• _ACTIVITY_
Retype only what runs from the first line of the records to the line with "thumb ip: (176, 241)", inclusive, and no pictures.

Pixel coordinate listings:
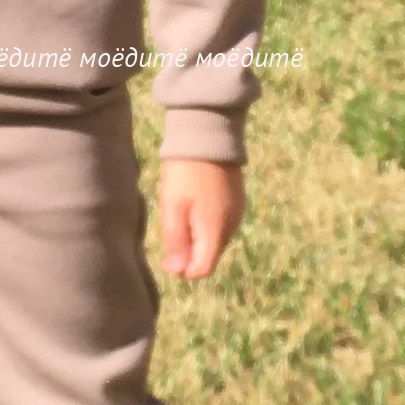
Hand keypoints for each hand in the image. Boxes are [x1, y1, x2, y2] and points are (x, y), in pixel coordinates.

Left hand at [158, 157, 245, 280]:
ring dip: (197, 238)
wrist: (209, 134)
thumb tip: (178, 270)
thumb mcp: (173, 207)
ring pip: (215, 240)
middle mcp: (232, 225)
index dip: (183, 270)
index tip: (166, 257)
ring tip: (181, 213)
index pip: (203, 269)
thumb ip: (176, 241)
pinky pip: (220, 224)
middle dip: (189, 253)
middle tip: (170, 231)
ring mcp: (237, 212)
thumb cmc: (185, 172)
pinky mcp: (238, 200)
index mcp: (215, 230)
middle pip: (210, 255)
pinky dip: (205, 224)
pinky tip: (194, 204)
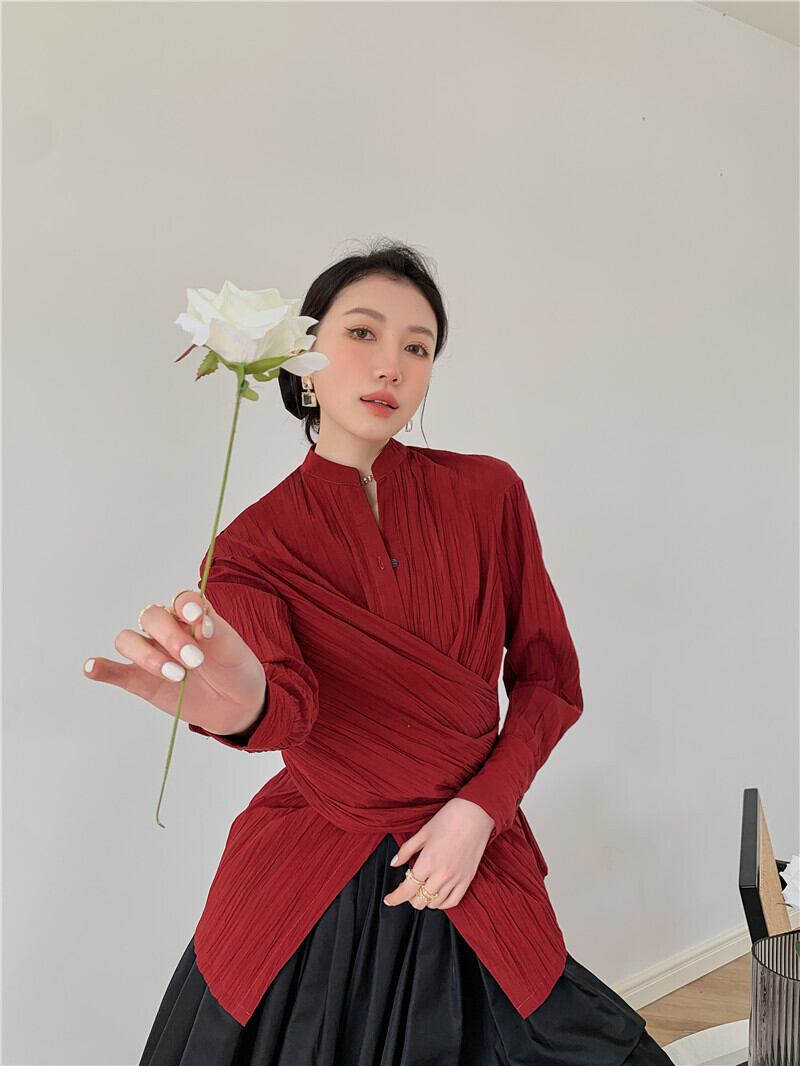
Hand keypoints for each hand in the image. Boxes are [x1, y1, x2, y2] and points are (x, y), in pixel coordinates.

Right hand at [82, 590, 266, 732]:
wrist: (236, 704)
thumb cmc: (234, 669)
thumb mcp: (234, 649)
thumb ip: (218, 633)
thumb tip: (201, 621)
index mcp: (191, 615)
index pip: (180, 600)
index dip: (185, 605)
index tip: (196, 617)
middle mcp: (167, 630)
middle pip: (151, 618)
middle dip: (170, 637)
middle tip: (194, 660)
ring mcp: (152, 654)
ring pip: (129, 641)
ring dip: (146, 655)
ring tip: (176, 675)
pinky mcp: (141, 680)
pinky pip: (115, 671)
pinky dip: (101, 668)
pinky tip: (93, 667)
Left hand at [382, 798, 494, 910]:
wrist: (475, 814)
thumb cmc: (448, 819)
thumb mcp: (422, 833)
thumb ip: (406, 850)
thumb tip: (394, 864)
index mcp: (427, 862)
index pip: (407, 890)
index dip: (395, 898)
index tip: (389, 899)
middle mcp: (441, 874)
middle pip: (419, 900)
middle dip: (409, 897)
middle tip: (408, 887)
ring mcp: (456, 879)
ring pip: (435, 904)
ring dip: (425, 900)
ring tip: (422, 888)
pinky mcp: (467, 879)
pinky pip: (453, 901)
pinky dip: (442, 903)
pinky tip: (437, 895)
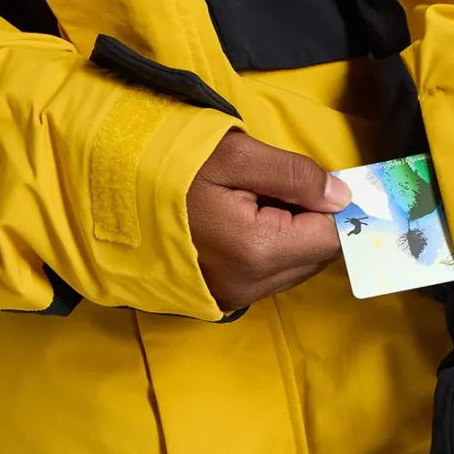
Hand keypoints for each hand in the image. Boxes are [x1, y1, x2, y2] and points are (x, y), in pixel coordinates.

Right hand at [188, 130, 351, 311]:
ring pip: (296, 268)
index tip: (311, 183)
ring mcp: (234, 296)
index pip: (331, 238)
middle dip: (310, 221)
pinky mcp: (223, 298)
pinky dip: (271, 250)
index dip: (331, 207)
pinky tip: (241, 224)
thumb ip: (296, 175)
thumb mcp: (237, 155)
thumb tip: (342, 197)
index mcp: (256, 249)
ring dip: (291, 236)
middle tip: (272, 189)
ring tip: (251, 205)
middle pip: (317, 256)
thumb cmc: (172, 167)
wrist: (111, 192)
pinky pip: (272, 275)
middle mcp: (249, 284)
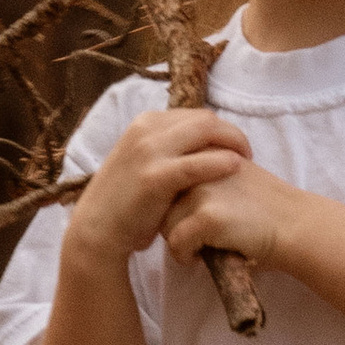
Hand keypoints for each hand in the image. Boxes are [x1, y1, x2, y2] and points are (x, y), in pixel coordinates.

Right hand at [64, 106, 251, 266]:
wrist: (97, 229)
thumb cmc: (125, 201)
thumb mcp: (143, 163)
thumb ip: (168, 150)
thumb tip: (201, 145)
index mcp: (145, 123)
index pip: (196, 115)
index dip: (220, 129)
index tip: (232, 147)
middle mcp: (146, 129)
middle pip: (205, 119)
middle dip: (232, 133)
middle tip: (247, 153)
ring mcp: (150, 151)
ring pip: (206, 131)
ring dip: (233, 142)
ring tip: (246, 162)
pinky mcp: (156, 177)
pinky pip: (199, 163)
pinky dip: (221, 162)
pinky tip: (236, 168)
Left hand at [160, 152, 306, 273]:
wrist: (295, 223)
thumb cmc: (263, 207)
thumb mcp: (232, 174)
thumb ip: (204, 173)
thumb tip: (167, 191)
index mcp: (205, 151)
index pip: (168, 176)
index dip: (173, 202)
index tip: (190, 217)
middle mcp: (201, 165)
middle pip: (161, 199)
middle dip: (172, 220)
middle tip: (195, 234)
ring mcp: (203, 190)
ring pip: (165, 222)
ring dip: (178, 239)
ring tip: (200, 245)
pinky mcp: (208, 216)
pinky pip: (177, 243)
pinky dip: (185, 256)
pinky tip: (201, 258)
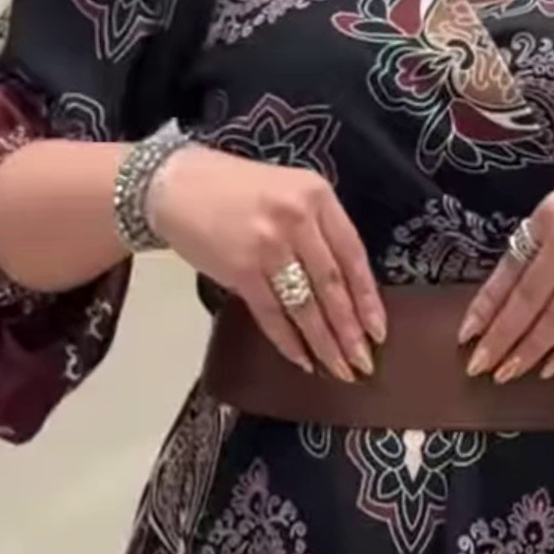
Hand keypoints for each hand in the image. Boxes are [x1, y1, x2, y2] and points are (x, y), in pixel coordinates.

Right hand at [148, 143, 384, 377]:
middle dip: (350, 332)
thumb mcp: (287, 190)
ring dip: (324, 344)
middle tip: (363, 365)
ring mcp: (268, 244)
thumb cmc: (233, 189)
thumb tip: (344, 288)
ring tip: (339, 370)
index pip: (353, 255)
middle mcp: (297, 218)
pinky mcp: (241, 269)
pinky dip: (289, 342)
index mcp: (316, 195)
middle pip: (333, 286)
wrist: (174, 183)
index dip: (368, 299)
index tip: (379, 331)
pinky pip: (273, 315)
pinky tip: (303, 361)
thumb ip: (317, 228)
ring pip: (306, 306)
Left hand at [459, 168, 553, 382]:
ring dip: (527, 352)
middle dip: (498, 339)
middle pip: (524, 302)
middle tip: (478, 366)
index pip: (509, 270)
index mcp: (551, 215)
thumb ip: (552, 239)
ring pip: (551, 322)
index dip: (486, 306)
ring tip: (507, 373)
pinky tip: (549, 368)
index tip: (467, 334)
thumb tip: (522, 284)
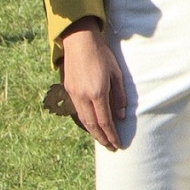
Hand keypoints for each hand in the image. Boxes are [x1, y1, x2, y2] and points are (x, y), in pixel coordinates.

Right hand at [58, 23, 126, 151]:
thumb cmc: (102, 55)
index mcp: (97, 93)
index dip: (111, 134)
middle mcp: (83, 97)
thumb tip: (120, 116)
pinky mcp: (69, 90)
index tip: (117, 144)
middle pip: (92, 124)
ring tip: (102, 139)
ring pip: (83, 120)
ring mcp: (74, 94)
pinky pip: (77, 111)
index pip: (105, 121)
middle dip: (102, 138)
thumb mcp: (116, 74)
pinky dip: (85, 121)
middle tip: (110, 147)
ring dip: (93, 132)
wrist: (79, 42)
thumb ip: (119, 96)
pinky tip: (91, 124)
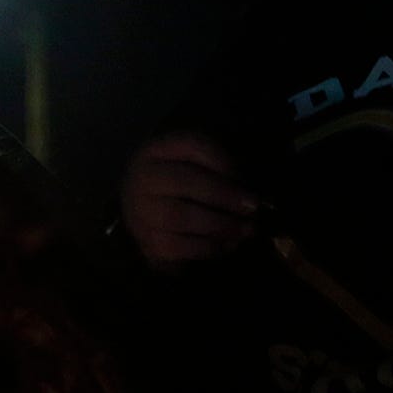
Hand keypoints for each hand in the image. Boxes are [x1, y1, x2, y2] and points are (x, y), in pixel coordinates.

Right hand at [120, 131, 259, 268]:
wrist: (150, 215)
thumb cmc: (184, 186)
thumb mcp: (199, 164)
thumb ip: (222, 167)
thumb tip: (246, 188)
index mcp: (158, 150)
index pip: (191, 145)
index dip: (222, 160)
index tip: (245, 176)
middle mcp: (143, 178)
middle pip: (184, 181)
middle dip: (224, 195)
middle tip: (252, 207)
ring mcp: (140, 213)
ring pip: (179, 217)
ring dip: (220, 225)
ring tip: (246, 229)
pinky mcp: (146, 243)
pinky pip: (177, 247)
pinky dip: (207, 247)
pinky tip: (226, 245)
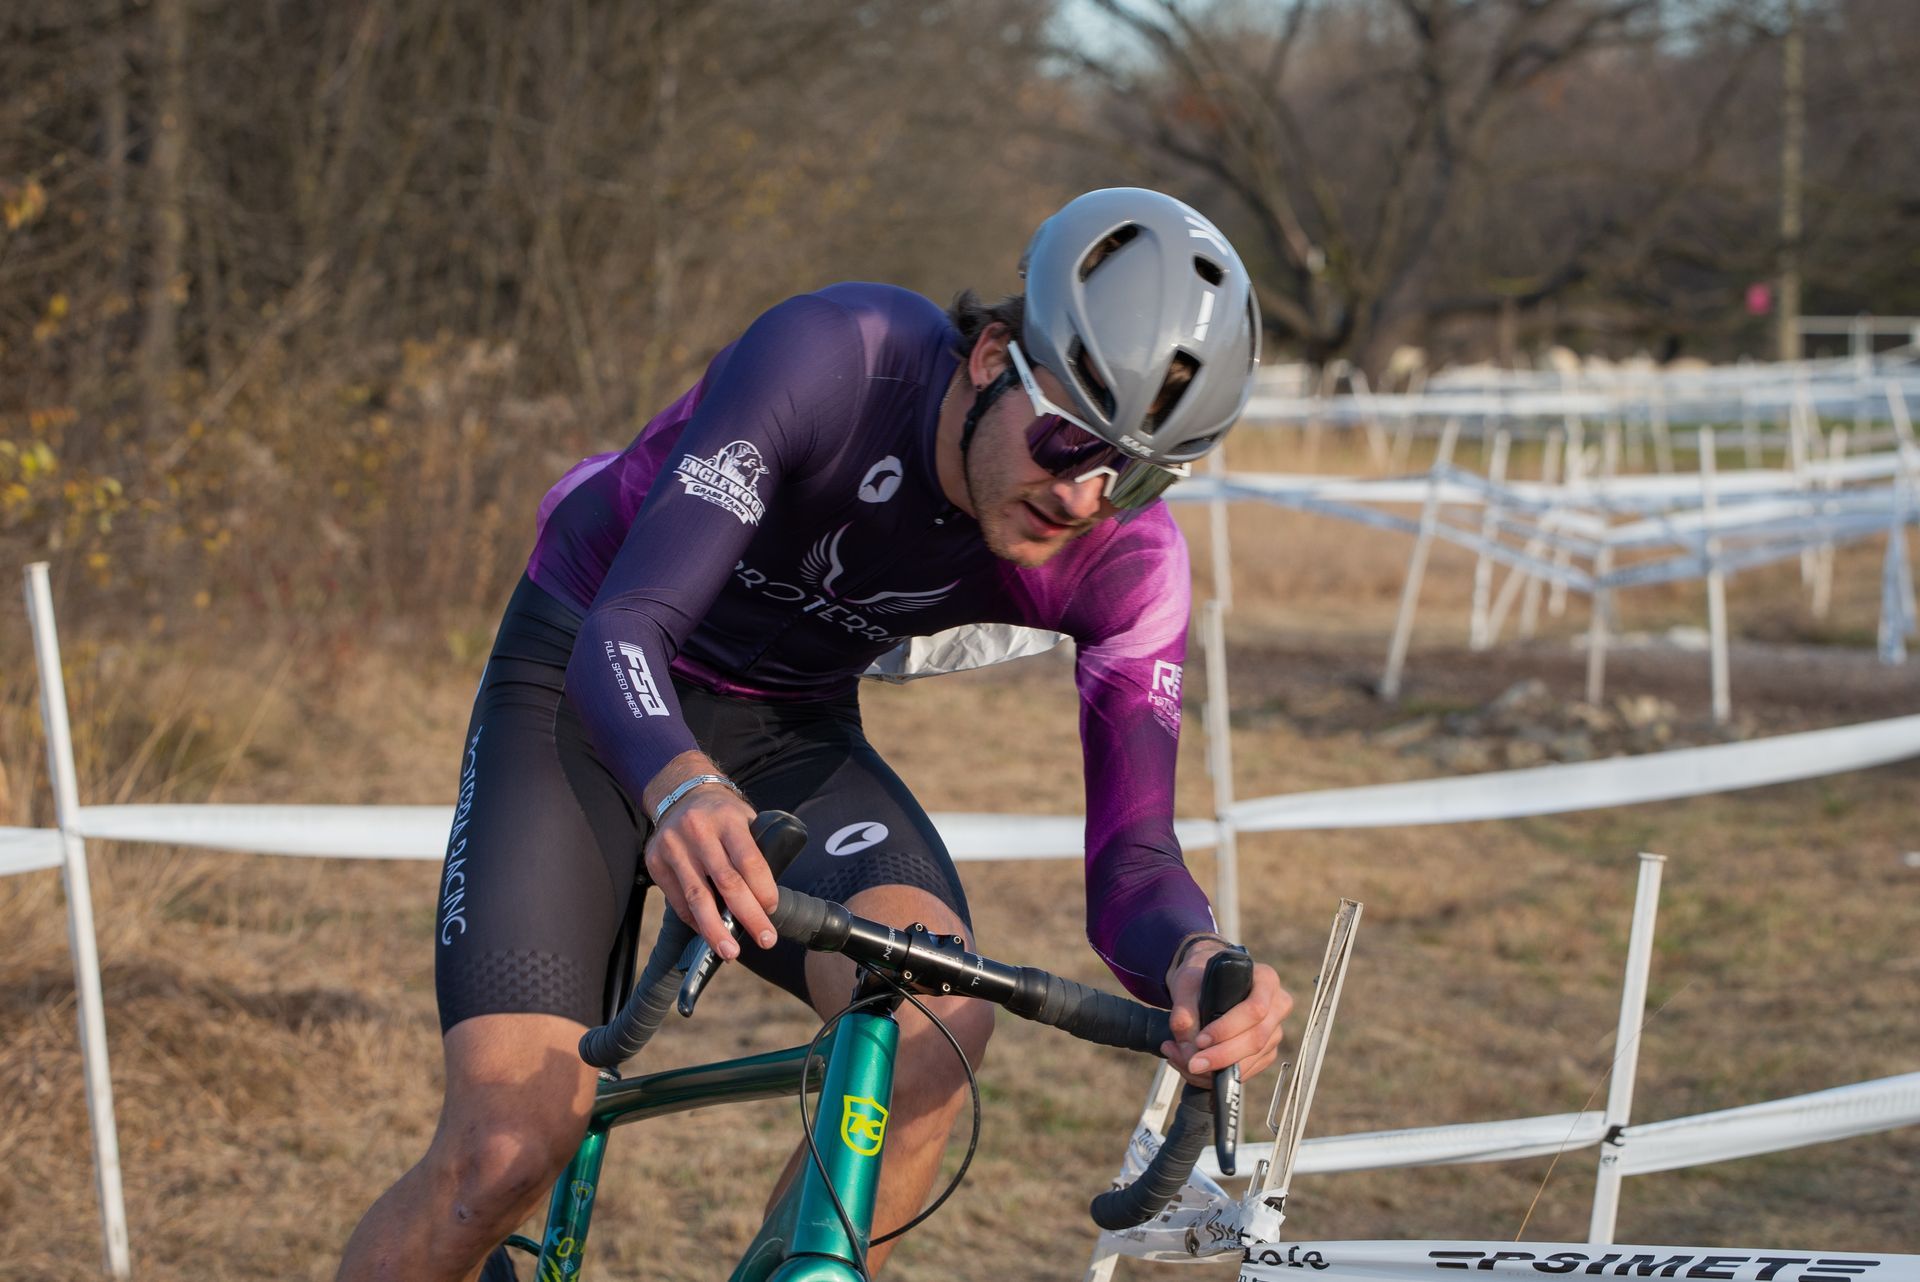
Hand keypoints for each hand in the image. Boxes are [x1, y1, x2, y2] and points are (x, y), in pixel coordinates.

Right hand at [642, 782, 778, 958]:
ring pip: (698, 897)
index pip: (750, 861)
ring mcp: (673, 847)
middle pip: (727, 883)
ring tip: (730, 951)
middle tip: (765, 939)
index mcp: (728, 819)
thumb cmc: (721, 814)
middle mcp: (698, 832)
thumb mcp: (745, 818)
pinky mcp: (656, 862)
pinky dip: (695, 921)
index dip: (763, 890)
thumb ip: (756, 850)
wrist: (680, 794)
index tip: (772, 909)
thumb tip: (767, 899)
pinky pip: (678, 900)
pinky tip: (708, 932)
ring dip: (716, 929)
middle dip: (748, 917)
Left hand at [1160, 939, 1290, 1087]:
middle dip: (1222, 1056)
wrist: (1205, 985)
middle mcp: (1277, 1006)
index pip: (1255, 1009)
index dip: (1227, 1029)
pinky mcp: (1266, 1052)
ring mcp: (1274, 1031)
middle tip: (1193, 1064)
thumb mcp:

• _TASK SOLUTION_
Hand keypoints for each hand in the image. Boxes are [x1, y1, x2, y2] and points are (x, y), in pixel coordinates.

Left hand at [158, 157, 245, 280]:
ring dip: (197, 238)
wrist: (209, 134)
thumb tip: (178, 270)
thumb mcp: (173, 207)
ring pip: (215, 240)
middle mcp: (232, 225)
index dip: (183, 270)
index tip: (166, 257)
ring tip: (181, 213)
index pip: (203, 269)
thumb ip: (176, 241)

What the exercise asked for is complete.